I'm new to Spark Scala. I would really appreciate if someone could help me here. I have a dataframe called df.
df.printSchema()
root
|-- tab: string (nullable = true)
|-- cust: string (nullable = true)
|-- date: string (nullable = true)
|-- uniqIds: string (nullable = true)
df.show()
+-------+----+----------+--------------------+
| tab|cust| date| uniqIds|
+-------+----+----------+--------------------+
|t_users| abc|2018050918|[123, 1234, 22123] |
|t_users| def|2018050918|[1sdf23, 12f34] |
+-------+----+----------+--------------------+
Now I want to loop through each record and do some processing, that is kickoff another function/process based off of first 3 columns. If that process is success. Then I want to store all the values from uniqIds column into a df. Once I have all the uniqIds for the success process, I will write them to a file.
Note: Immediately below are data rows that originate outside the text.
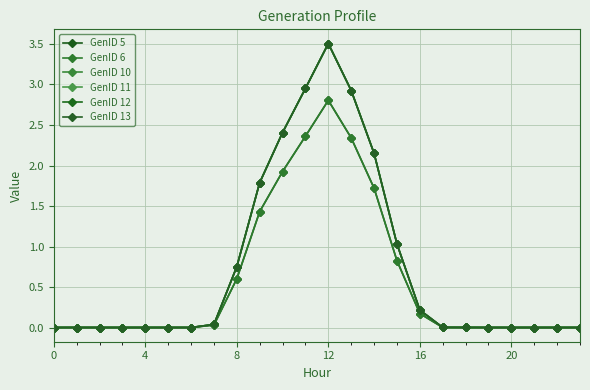

What is the maximum value for GenID 5?

2.8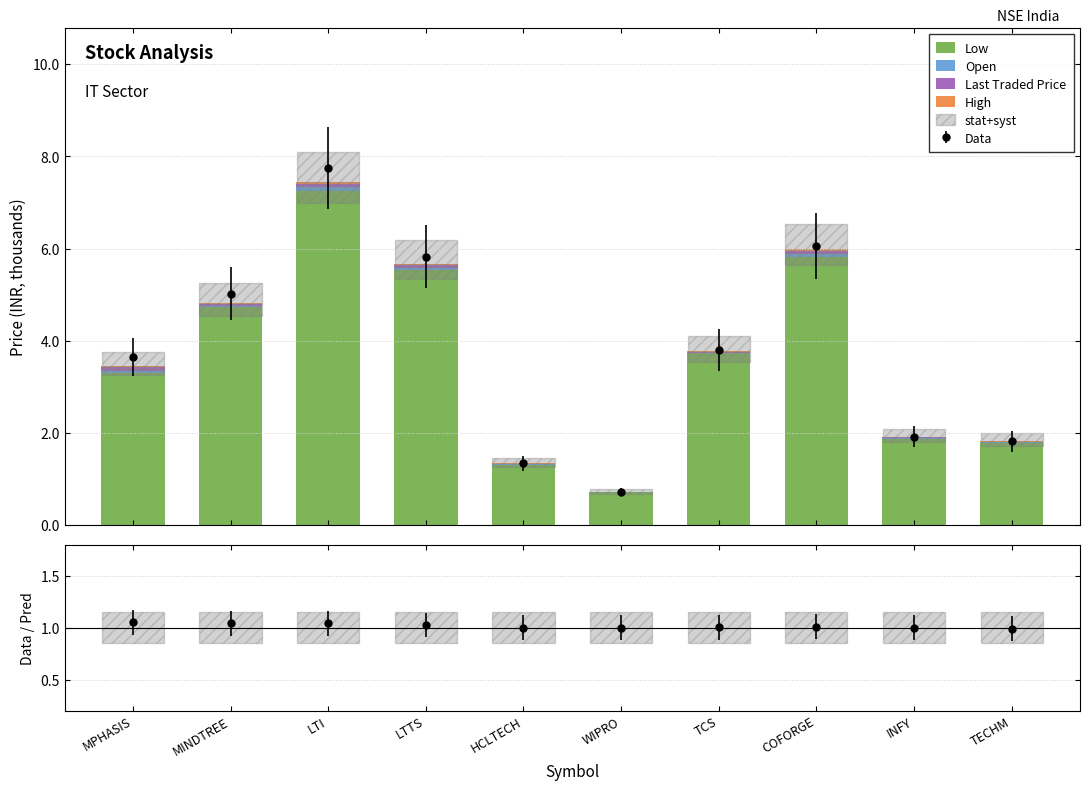

At which category does the chart reach its peak across all series?

LTI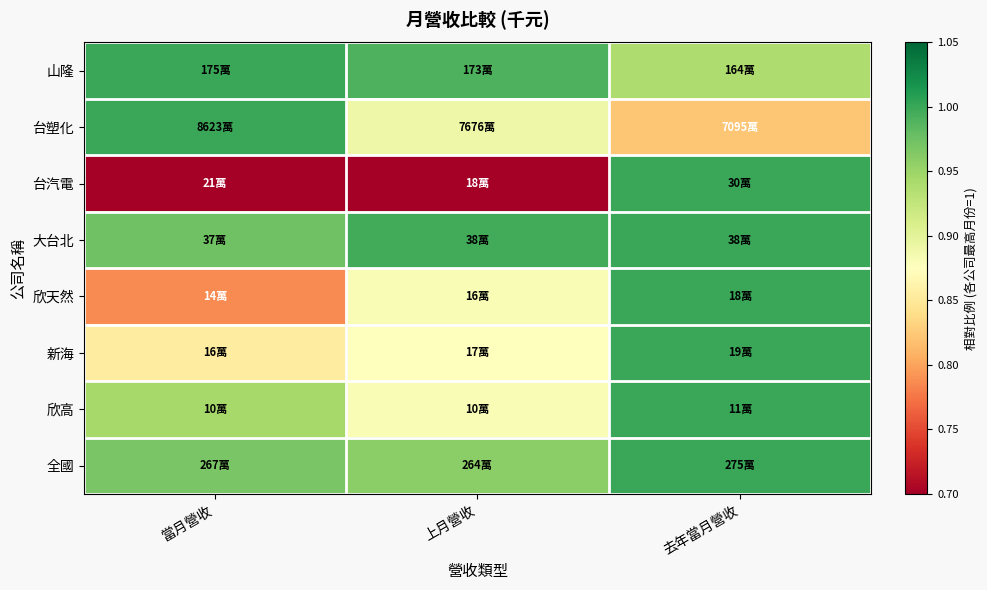

What is the difference between the highest and lowest values at 去年當月營收?

0.2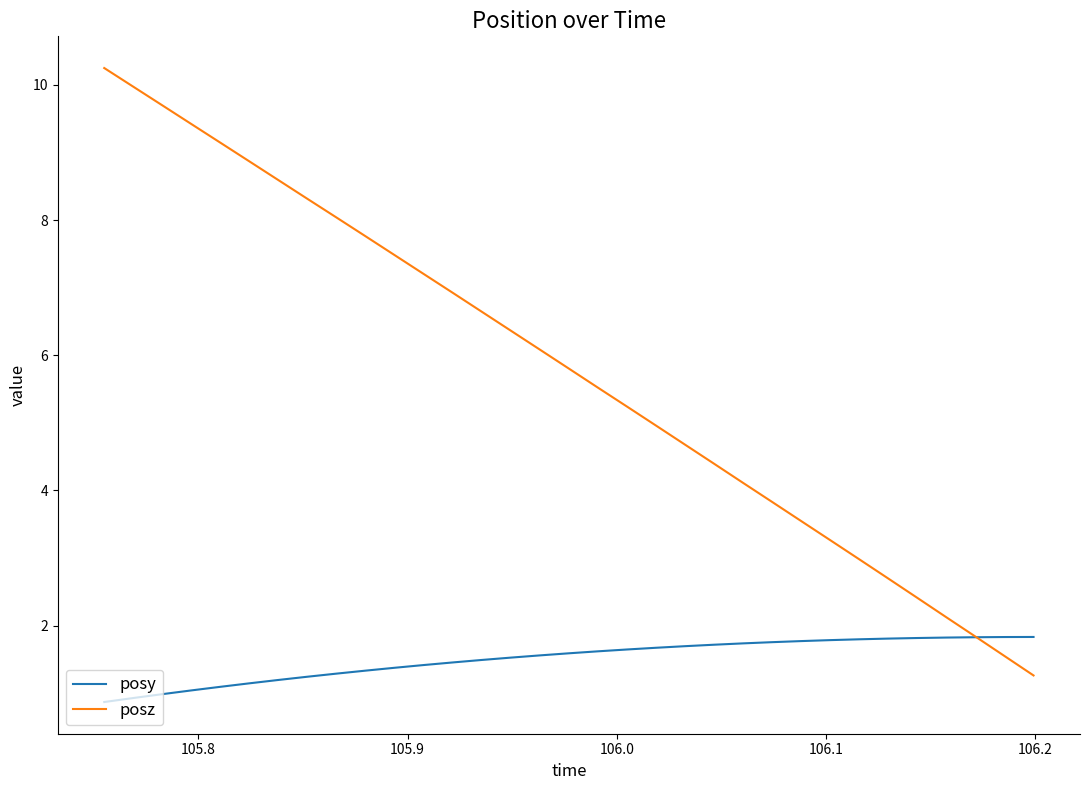

What is the maximum value shown in the chart?

10.2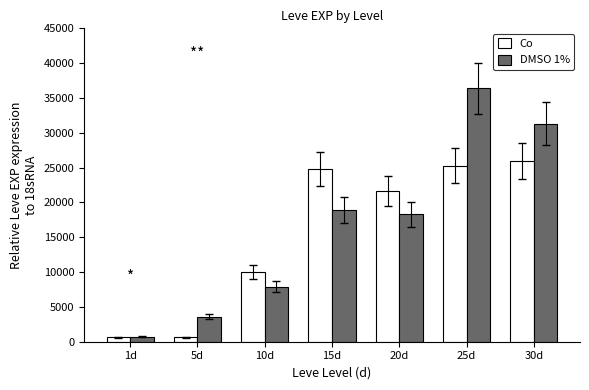

What position from the left is 1d?

1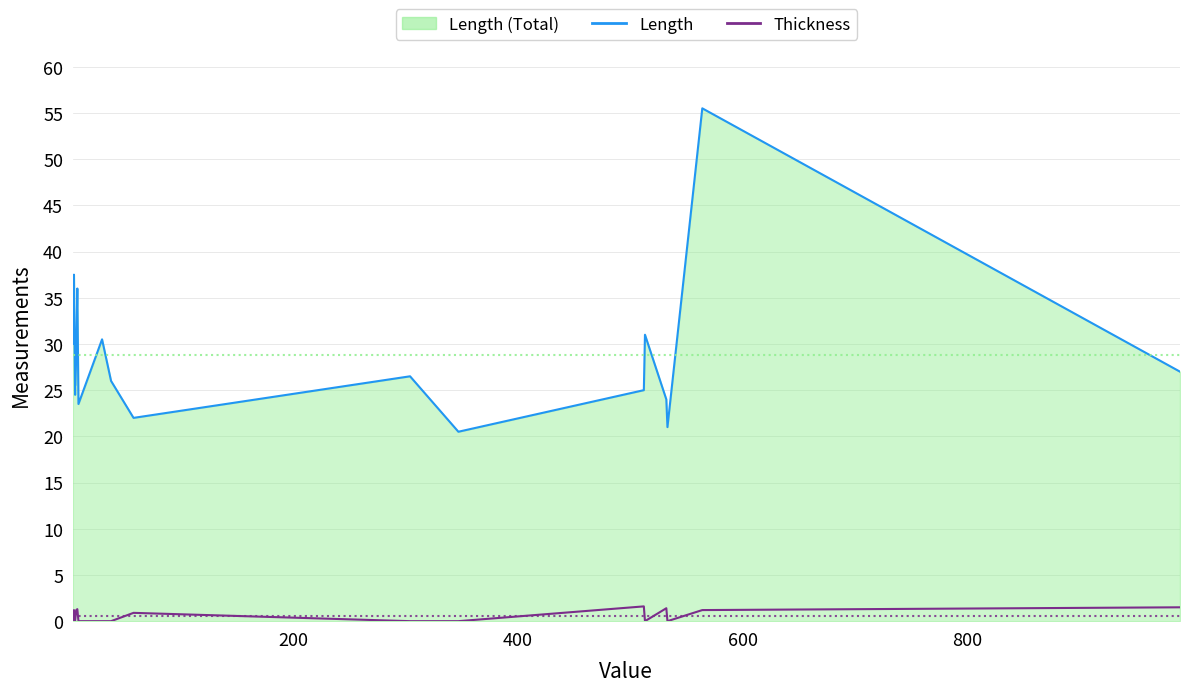

True or false: Length has a value of 43.1 at 14.

False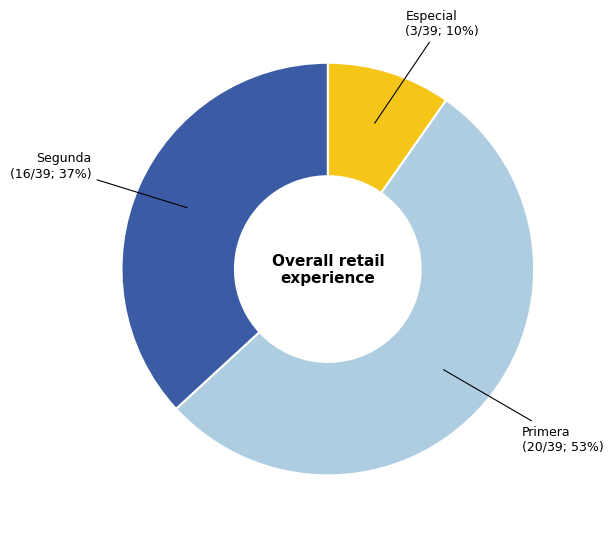

Does any single category account for the majority?

Yes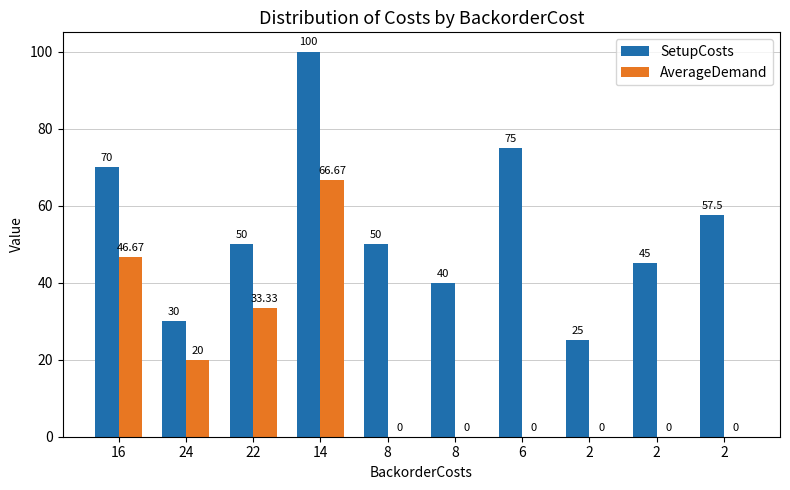

What is the label of the 3rd bar from the left?

22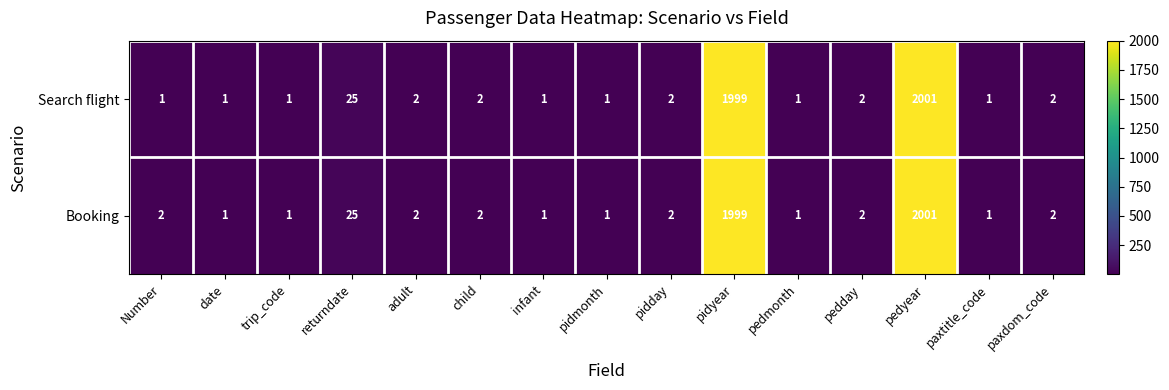

List the series in order of their overall mean, highest first.

Booking, Search flight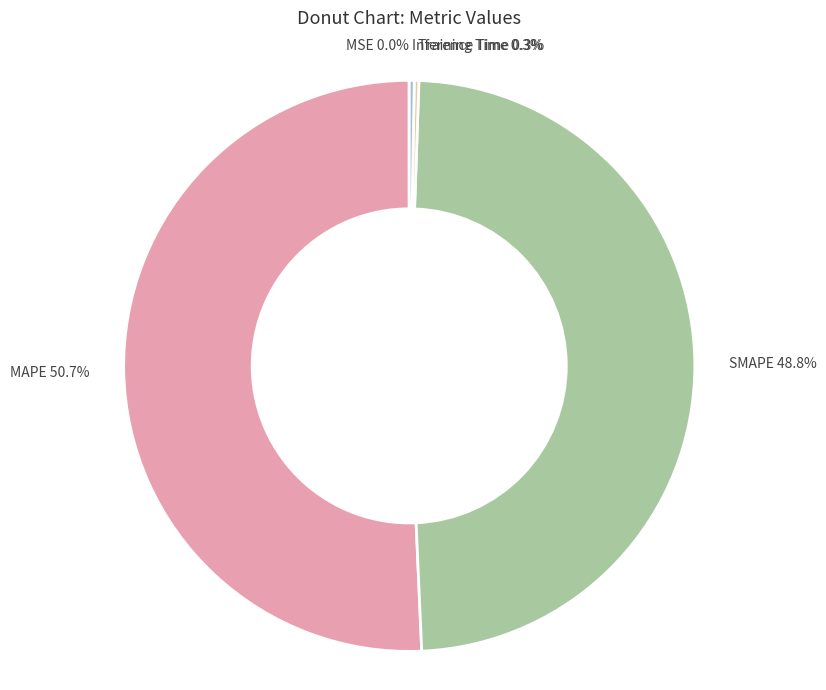

Approximately how many times larger is the value at SMAPE compared to MAPE?

1.0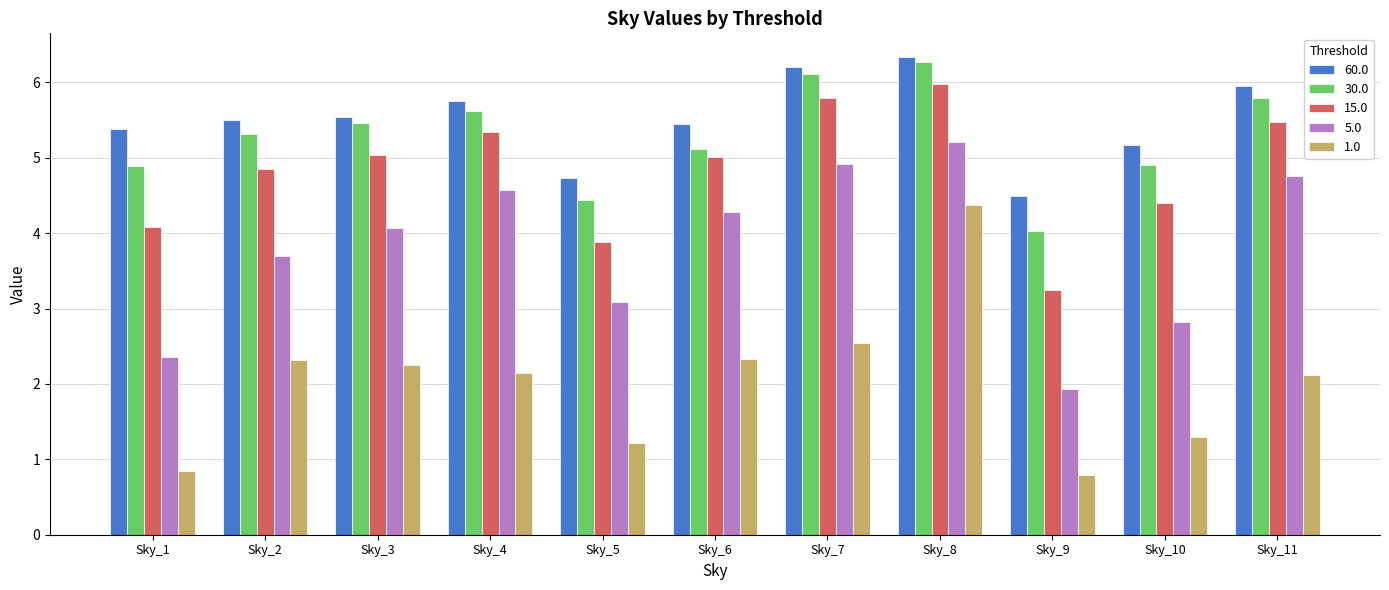

What is the value of the 1.0 bar at the 10th from the left?

1.3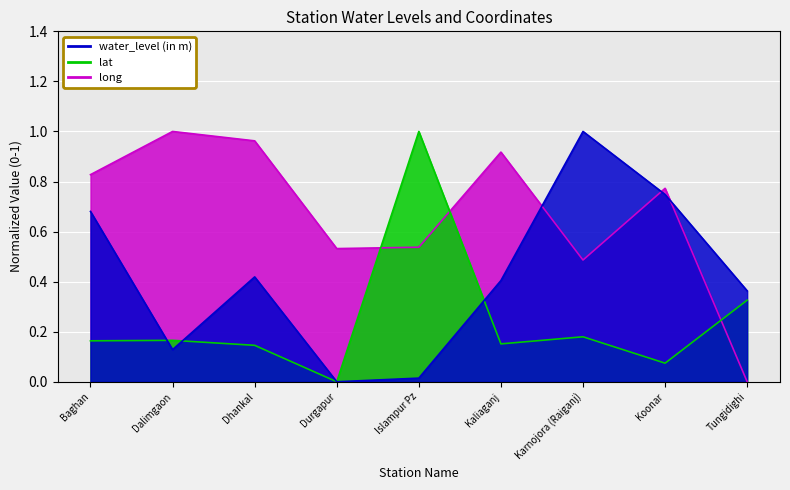

Which category has the lowest value across all series?

Durgapur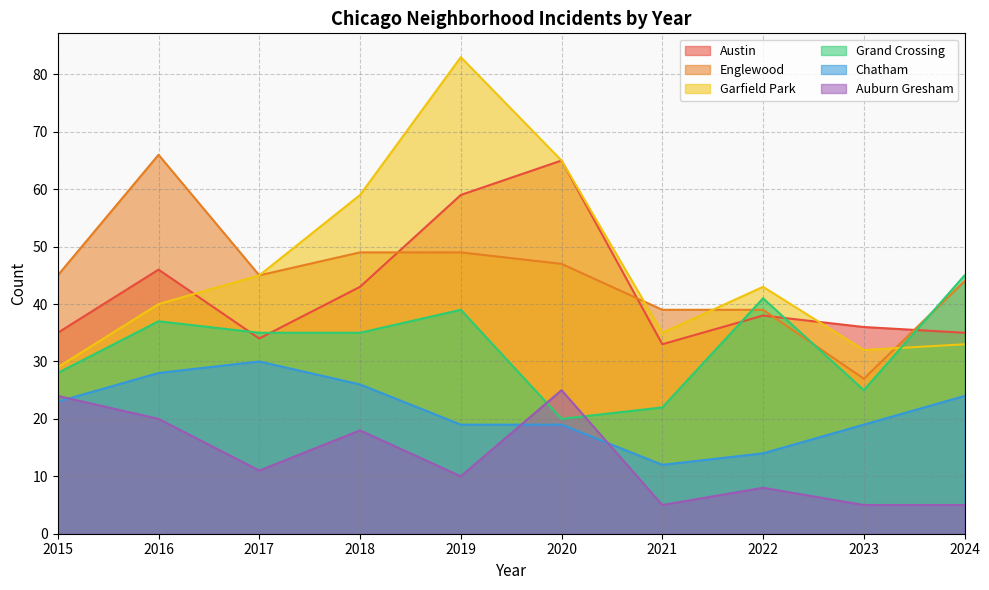

True or false: Garfield Park has a value of 33 at 2024.

True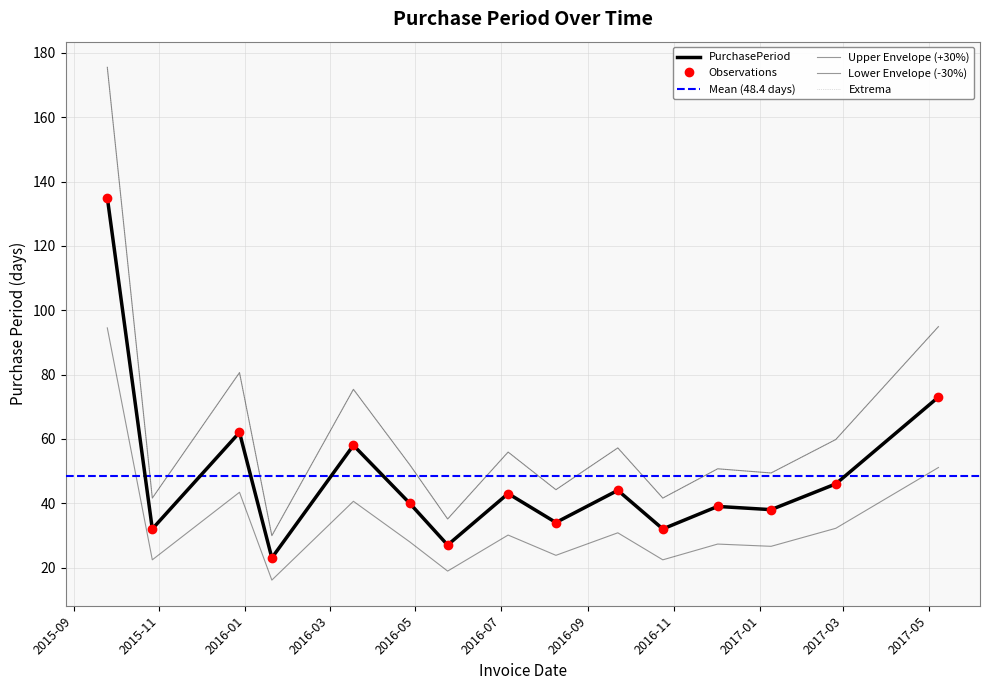

Read the value at 2017-01-09.

38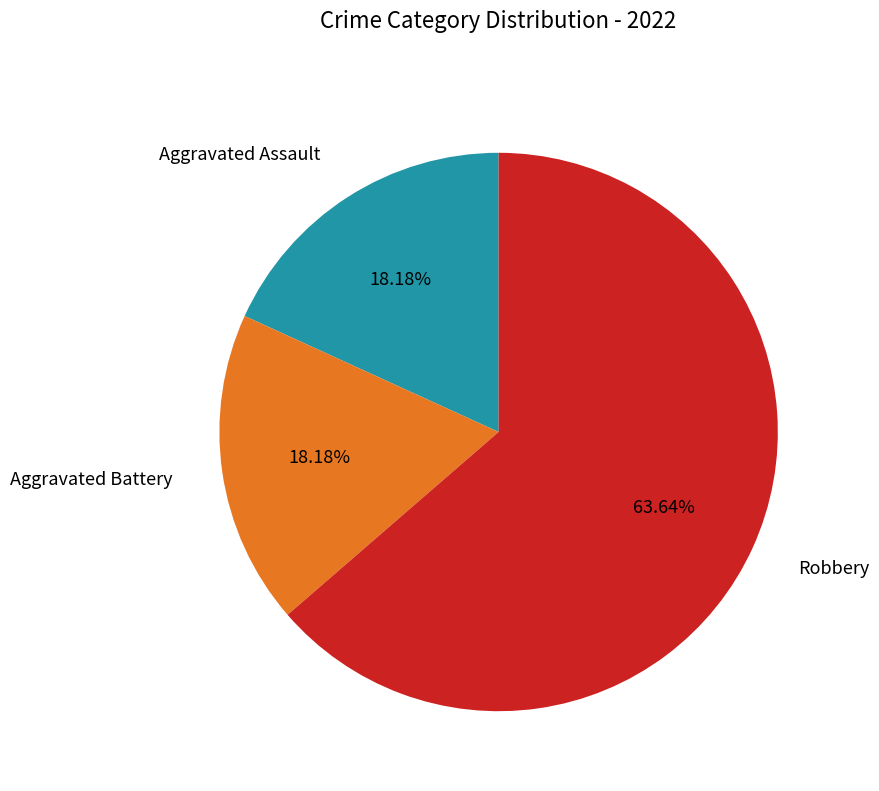

Is there a majority slice in this chart?

Yes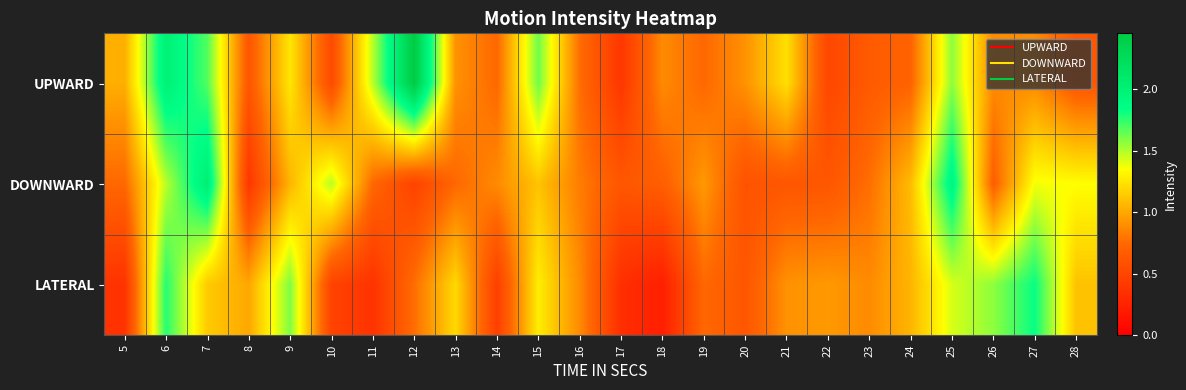

Between 24 and 14, which is larger?

14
var uq = Seq((lit(e))).toDF("unique_id)
df.foreach { row =>
val uniqIds: Array[String] = row(3).toString.replace("[", "").replace("]", "").replace(" ","").split(",")
uniqIds.foreach { e=>
var df2 = Seq((lit(e))).toDF("unique_id)
uq.union(df2)
}
But when I try doing that, I get an error message
ERROR Executor:91 - Exception in task 1.0 in stage 11.0 (TID 23) java.lang.NullPointerException
Does anyone have the same problem ? How can I overcome this problem. Thanks in advance.